Lionel Destremau, patron du salon girondin Lire en poche et lauréat du prix du Goéland Masqué 2023, invite à « Voir Venise… » (éd. Melmac, 172 pages, 10 €). Ce polar suit Paul Fichard, un looser opprimé par sa belle-famille, qui découvre l'horreur dans l'appartement voisin lors d'un séjour dans la cité des Doges, lors d'une mortelle randonnée en Italie.

Benjamin Dierstein clôture une trilogie monumentale avec « 14 juillet », explorant la face sombre du pouvoir sur près de cinquante ans, entre faits historiques et fiction immersive. Ce roman noir breton offre une plongée magistrale dans les dynamiques du pouvoir.

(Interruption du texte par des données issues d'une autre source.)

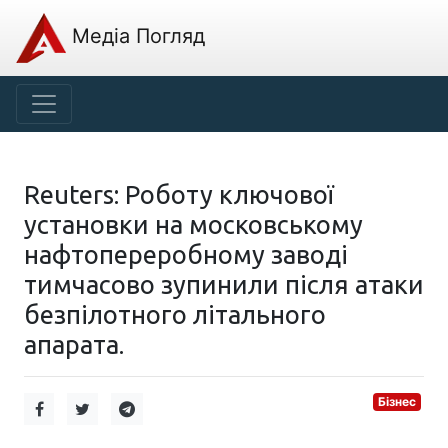
Медіа Погляд
Reuters: Роботу ключової
установки на московському
нафтопереробному заводі
тимчасово зупинили після атаки
безпілотного літального
апарата.
Бізнес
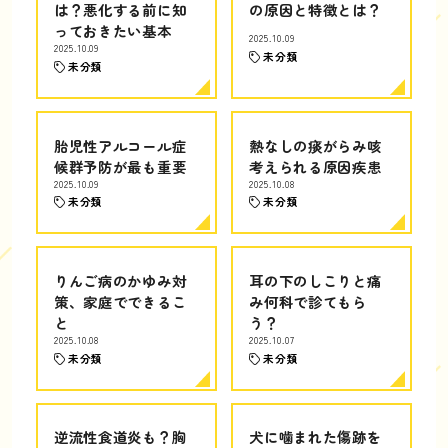
は？悪化する前に知
の原因と特徴とは？
っておきたい基本
2025.10.09
2025.10.09
未分類
未分類
胎児性アルコール症
熱なしの痰がらみ咳
候群予防が最も重要
考えられる原因疾患
2025.10.09
2025.10.08
未分類
未分類
りんご病のかゆみ対
耳の下のしこりと痛
策、家庭でできるこ
み何科で診てもら
と
う？
2025.10.08
2025.10.07
未分類
未分類
逆流性食道炎も？胸
犬に噛まれた傷跡を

Essais percutants sur la société et l'environnement

Arnaud Miranda, docteur en théorie politique, signe « Les Lumières sombres. Comprendre la pensée néoréactionnaire » (éd. Gallimard/Le Grand Continent, 160 pages, 18 €). Ce grand livre analyse les dynamiques qui animent le trumpisme et qui lui survivront, jetant une lumière sur l'ombre portée sur les démocraties.

Clément Jeanneau et Antoine Poincaré plaident dans « Gérer l'inévitable : repères face à la dérive climatique » (éd. Terre à Terres/ L'Aube, 230 pages, 20 €) que s'adapter au climat qui s'annonce requiert un changement d'échelle. Cet essai souligne que c'est une question de survie pour les sociétés et leurs citoyens, offrant des repères essentiels face à la crise environnementale.

Cette sélection hebdomadaire prouve la richesse et la diversité de la littérature contemporaine, invitant les lecteurs à explorer des thèmes profonds et actuels à travers des récits captivants et des analyses pertinentes.